Three decades later, however, and there aren’t any more answers as when Julie first went missing.
“It’ll be 31 years the 23rd of December and still nothing,” Leslie remarks.
Over the years, police have zeroed in on Julie’s boss – even searching his former residence three times for a body, according to the Orlando Sentinel. Each search has turned up nothing, and the man who was reportedly the last to see her remains free.

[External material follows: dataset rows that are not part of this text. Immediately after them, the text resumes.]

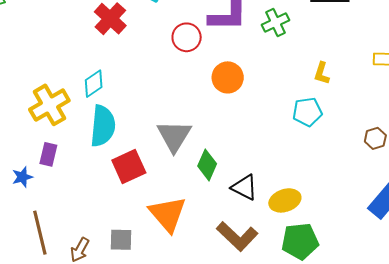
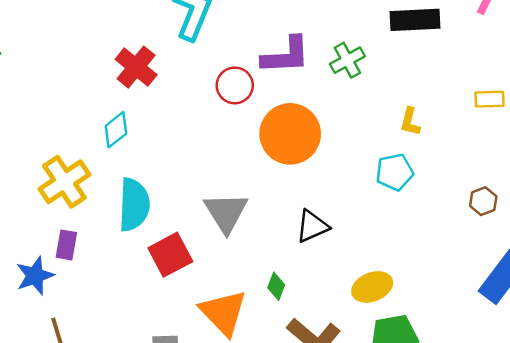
orange circle: (228, 77) -> (290, 134), size x1.5
cyan diamond: (94, 84) -> (116, 130), moved
green diamond: (207, 165) -> (276, 286), moved, size x0.7
blue star: (22, 177) -> (35, 276), size x1.4
black triangle: (244, 187) -> (312, 226), moved, turned -48

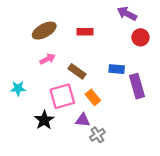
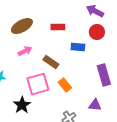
red circle: (140, 37) -> (97, 32), moved
blue rectangle: (117, 69) -> (78, 47), moved
purple triangle: (83, 120) -> (95, 105), moved

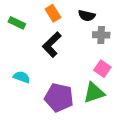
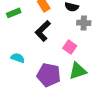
green rectangle: (17, 23) -> (14, 13), turned -48
pink square: (102, 69) -> (70, 47), moved

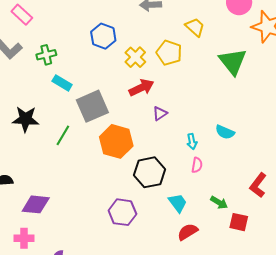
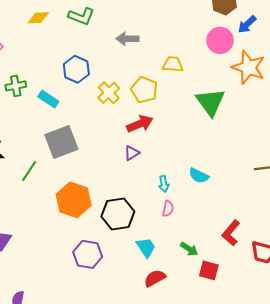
yellow trapezoid: (195, 27) -> (173, 64), turned -40
cyan rectangle: (62, 83) -> (48, 99), moved
red arrow: (141, 88) -> (140, 124), moved
orange hexagon: (116, 141) -> (74, 200), moved

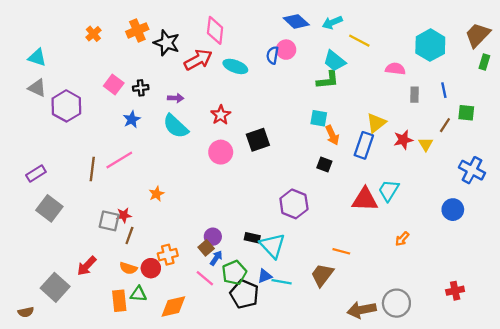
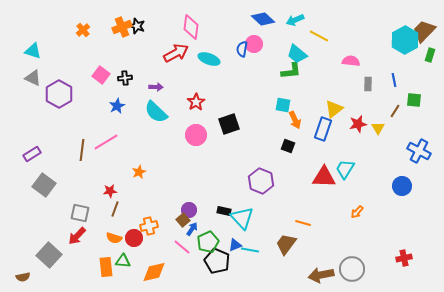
black star: (167, 43) -> (137, 26), moved, size x0.7
cyan hexagon: (430, 45) -> (405, 40), moved
gray square: (109, 221) -> (80, 213), moved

“He was in the parking lot trying to speak with her and he followed her out,” Leslie reports. “I feel it in my gut that he’s responsible.”
Leslie, who created the Facebook page Find Julie Braswell Seay and took over the search after her mother passed away in 2006, is also now trying to get Crime Stoppers involved. She still speaks regularly to the Daytona Police, and receives tips online from people who claim to know what happened to her beloved friend. When she first began posting online about Julie trying to garner tips, she received many messages from people who said they’d known her.

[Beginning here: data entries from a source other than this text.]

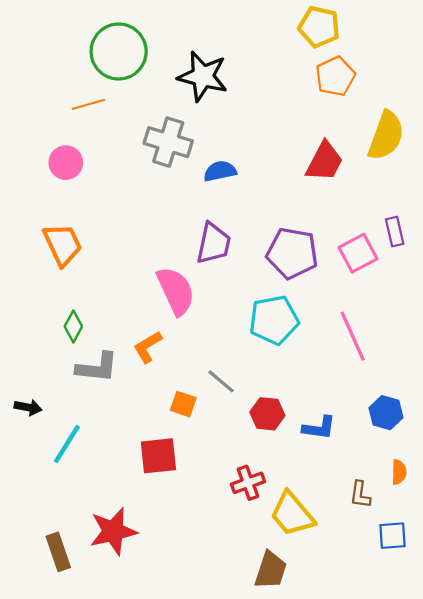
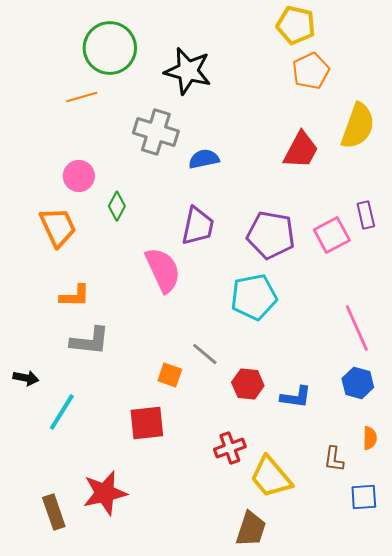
pink circle: (66, 163) -> (79, 176), moved
green diamond: (73, 326) -> (117, 206), moved
pink line: (353, 336) -> (357, 328), moved
orange L-shape: (148, 347) -> (75, 296), moved, turned -148

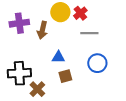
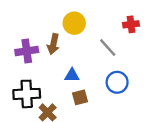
red cross: (80, 13) -> (131, 24), moved, turned 32
purple cross: (19, 23) -> (27, 51), moved
gray line: (89, 33) -> (108, 48), turned 48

“Nobody has anything negative to say about Julie. People just loved her,” Leslie says.
Without a body, not only is it difficult for the police to build a case, but the weight of grief is compounded for a family who just wants answers. Two little boys have had to grow up without their mother; the Braswell and Seay families have lost a daughter, a niece, an aunt. They do not have a grave to visit or an urn of ashes to hold; their loss cannot be momentarily solaced by the cool touch of a headstone or the by the ritualistic placement of flowers. Proper goodbyes have never been said.
For now, all the family has are memories and hopes that someone will come forward with answers as to what happened to their beloved Julie.
“She was sweet, she was funny. She loved to cook and loved being a mom,” Leslie remembers. “She was just a good friend. A good listener. I’m just so sorry she couldn’t come that Christmas…this never would have happened.”
Julie was last seen in the Ormond Beach area on December 23, 1988, wearing ivory-colored pants and a red shirt. If you have any information regarding her whereabouts, please contact the Daytona Beach Police at 386-671-5700.